"Fed Official: ‘Institutions Are Being Nationalized Piecemeal With No Resolution Of The Crisis’"
Yesterday, Kansas City Fed President Thomas Hoenig unleashed “the most detailed criticism of the Treasury’s actions by a Fed official since the financial crisis began,” hitting the Treasury Department for “drifting into a situation where institutions are being nationalized piecemeal with no resolution of the crisis”:
If institutions — no matter what their size — have lost market confidence and can’t survive on their own, we must be willing to write down their losses, bring in capable management, sell off and reorganize misaligned activities and businesses and begin the process of restoring them to private ownership.
In other words, nationalize the financial institutions that are causing all the trouble.
Thus far, the Treasury has been advocating an approach based on Treasury Secretary Timothy Geithner’s potentially flawed assumption that the toxic assets clogging up the banks are not, in fact, almost worthless, but are merely stuck at an “artificially depressed value.” At least outwardly, Federal Reserve Chairman Ben Bernanke agrees.
But Hoenig’s assessment is pretty spot-on. After all, taxpayers own 79.9 percent of AIG, 36 percent of Citigroup, and have sunk $45 billion into Bank of America. Why should we pump money into these institutions bit by bit, keeping them alive as zombies, when we could nationalize and start the process of cleaning them up?
Remember, through the FDIC we’ve nationalized two banks a week this year. Hoenig advocated using a similar approach for all failing financial institutions, which would require setting up some mechanism for running banks that are clogged with securities and breaking up large, complex institutions (like AIG) into smaller, more manageable parts.

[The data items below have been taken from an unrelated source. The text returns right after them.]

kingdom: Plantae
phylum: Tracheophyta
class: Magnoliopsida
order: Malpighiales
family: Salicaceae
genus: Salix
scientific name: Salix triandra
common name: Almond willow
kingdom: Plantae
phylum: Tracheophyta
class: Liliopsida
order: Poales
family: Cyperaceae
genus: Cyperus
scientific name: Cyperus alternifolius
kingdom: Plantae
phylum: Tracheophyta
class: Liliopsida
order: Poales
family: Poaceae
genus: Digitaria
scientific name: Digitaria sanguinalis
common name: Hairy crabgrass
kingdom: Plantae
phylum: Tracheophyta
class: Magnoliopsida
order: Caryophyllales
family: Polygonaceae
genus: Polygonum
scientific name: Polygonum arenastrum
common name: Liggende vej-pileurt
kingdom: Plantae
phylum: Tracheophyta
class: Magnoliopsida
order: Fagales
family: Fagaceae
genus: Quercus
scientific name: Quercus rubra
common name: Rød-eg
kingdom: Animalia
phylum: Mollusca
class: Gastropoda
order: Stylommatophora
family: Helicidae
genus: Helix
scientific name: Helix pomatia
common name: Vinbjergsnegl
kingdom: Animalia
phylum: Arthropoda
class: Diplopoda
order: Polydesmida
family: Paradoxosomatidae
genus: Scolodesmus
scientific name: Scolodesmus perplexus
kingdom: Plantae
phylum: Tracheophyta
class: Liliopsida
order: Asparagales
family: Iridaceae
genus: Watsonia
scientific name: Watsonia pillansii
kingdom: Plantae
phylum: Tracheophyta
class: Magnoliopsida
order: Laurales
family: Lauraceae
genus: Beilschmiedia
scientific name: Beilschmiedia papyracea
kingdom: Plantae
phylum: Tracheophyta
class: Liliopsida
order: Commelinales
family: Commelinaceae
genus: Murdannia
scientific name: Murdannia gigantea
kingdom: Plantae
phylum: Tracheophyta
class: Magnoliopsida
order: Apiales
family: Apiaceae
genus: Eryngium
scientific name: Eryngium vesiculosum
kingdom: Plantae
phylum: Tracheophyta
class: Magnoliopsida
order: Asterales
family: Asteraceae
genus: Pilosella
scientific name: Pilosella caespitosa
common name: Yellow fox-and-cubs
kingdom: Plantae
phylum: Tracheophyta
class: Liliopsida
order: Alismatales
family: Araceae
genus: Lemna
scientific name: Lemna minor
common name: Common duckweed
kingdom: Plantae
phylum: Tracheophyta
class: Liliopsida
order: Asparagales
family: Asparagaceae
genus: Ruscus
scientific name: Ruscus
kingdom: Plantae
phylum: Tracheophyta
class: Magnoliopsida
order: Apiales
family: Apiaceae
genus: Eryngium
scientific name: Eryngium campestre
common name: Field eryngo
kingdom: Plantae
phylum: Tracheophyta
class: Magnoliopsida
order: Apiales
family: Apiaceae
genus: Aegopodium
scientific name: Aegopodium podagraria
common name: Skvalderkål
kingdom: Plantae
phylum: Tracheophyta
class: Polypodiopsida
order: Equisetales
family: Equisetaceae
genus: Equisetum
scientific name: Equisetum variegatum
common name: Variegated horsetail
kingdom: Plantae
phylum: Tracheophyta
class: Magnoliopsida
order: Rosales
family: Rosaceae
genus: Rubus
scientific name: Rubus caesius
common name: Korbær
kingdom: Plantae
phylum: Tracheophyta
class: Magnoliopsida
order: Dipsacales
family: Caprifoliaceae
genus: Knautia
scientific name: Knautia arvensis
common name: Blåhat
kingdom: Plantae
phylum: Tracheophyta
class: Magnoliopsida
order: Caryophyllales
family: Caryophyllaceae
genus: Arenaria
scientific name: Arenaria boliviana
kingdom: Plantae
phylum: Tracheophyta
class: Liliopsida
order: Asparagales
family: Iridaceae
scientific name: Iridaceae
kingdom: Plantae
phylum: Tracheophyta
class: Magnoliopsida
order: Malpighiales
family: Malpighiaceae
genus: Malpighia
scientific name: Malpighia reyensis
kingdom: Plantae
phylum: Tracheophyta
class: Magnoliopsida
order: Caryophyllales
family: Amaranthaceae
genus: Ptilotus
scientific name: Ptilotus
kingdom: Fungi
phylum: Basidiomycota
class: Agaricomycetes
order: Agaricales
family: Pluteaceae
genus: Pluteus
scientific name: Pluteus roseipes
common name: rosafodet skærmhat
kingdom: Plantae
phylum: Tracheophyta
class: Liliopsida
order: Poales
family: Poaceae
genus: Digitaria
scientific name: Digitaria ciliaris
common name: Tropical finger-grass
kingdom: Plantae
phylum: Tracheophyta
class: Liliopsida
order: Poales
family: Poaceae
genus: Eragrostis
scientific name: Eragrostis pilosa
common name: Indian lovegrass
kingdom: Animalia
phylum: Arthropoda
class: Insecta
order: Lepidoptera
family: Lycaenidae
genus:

As ProPublica showed this week, most of the assets in the banking system are held by five large firms: JPMorgan Chase, Citigroup, Bank of America, Wells Fargo, and Goldman Sachs. So this isn’t even a question of nationalizing the whole system, but of identifying where the real sickness is and isolating it. In any case, Treasury needs to end “the big dither” when it comes to the banks, because the economic recovery is going to be hindered as long as the banking system is stuck in neutral.